Faut-il avoir peur ?
La peur est
un sentiment irrésistible. On ne peut pas combattre la peur du noir et
affirmant que la chambre obscure ne dissimule aucun monstre. On la combat en rallumant
la lumière ou en laissant une veilleuse allumée.
La question est
donc mal posée. La bonne question est la suivante : certaines peurs sont
légitimées par des cultures, des institutions, des églises, des partis, des
intellectuels. D’autres sont considérées comme illégitimes. Par exemple, la
peur du noir, aucun parti politique ne la reprend à son compte. Mais la peur
des Musulmans n’est pas seulement une peur spontanée. Elle est considérée comme
une peur raisonnable, sensée, légitime.
Si je
dessinais ou j’écrivais pour Charlie
Hebdo, j’aurais peur d’être tué et j’accepterais sans plaisir mais avec
reconnaissance l’attribution de gardes du corps.
L’affrontement
baroque entre entre Mediapart et Charlie Hebdo porte sur la peur. Ceux-ci
accusent ceux-là de ne pas avoir assez peur ou d’avoir trop peur. Edwy Plenel
accuse Charlie d’avoir trop peur des
Musulmans, Charlie accuse Edwy Plenel
de ne pas en avoir assez peur.
Tous ont
remarqué la fièvre de la polémique. Complices des islamo-fachos contre
complices du front national. Les intégristes de l’Islam se frottent leurs mains
ensanglantées.
Daech est en
pleine déroute militaire et les monstrueuses tueries qui se réclament de son
patronage sont de moins en moins le résultat de stratégie sophistiquée. L’ennemi
affirmé est l’Occident mais les victimes sont de plus en plus civiles et musulmanes.
Donc, raisonnablement, je devrais avoir de moins en moins peur des djihadistes.
En politique, j’ai surtout peur des extrêmes, de gauche ou de droite. De Mélenchon
qui se réfère au Venezuela, ou Le Pen qui admire Orban. De ceux-là, oui, j’ai
peur car ils frappent à ma porte. Des islamistes tueurs, je n’ai pas peur. Je
devrais ?
Contre eux,
je dispose de deux armes principales. La première est la police, l’armée, les
gendarmes, la justice, la vigilance ensemble. Elle me semble efficace.
La seconde
est l’intégration des Musulmans dans la société française, une intégration suffisante
pour qu’ils participent de cette vigilance à l’égard des tueurs, pour qu’ils
les détestent autant que nous. L’arme principale de Daech est de transformer
les Musulmans en étrangers hostiles dans la société où ils vivent.
Alors
Charlie ? Charlie nous aide à intégrer les musulmans dans la société
française. Ils aident à comprendre que dans une société laïque, on peut se
moquer de la religion. Ils aident à comprendre que dans une société démocratique,
la caricature n’a pas d’autre limite que la loi. Ils aident à comprendre qu’une
crèche de Noel dans l’entrée d’une mairie est interdite, de même que le voile
dans un établissement public. Parce qu’on peut expliquer encore et encore, mais
rien ne vaut une leçon de choses : voyez-vous, chers intégristes, dans
notre pays, on peut dessiner Jésus avec des couilles et Mahomet avec ses maîtresses.

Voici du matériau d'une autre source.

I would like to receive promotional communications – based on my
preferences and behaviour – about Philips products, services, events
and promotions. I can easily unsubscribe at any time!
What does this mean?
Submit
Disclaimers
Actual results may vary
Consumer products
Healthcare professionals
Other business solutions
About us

Et un prêtre pédophile est dénoncé autant qu’un imam et un rabbin.
Que ces
libertés et ces droits vous protègent comme elles protègent les laïques, les femmes
revendicatrices et les imams républicains.
Les partis
et les intellectuels qui dénoncent cette intégration, ou qui estiment qu’elle
est impossible, confirment la thèse centrale de Daech : la coexistence est
impossible entre l’Islam et la République.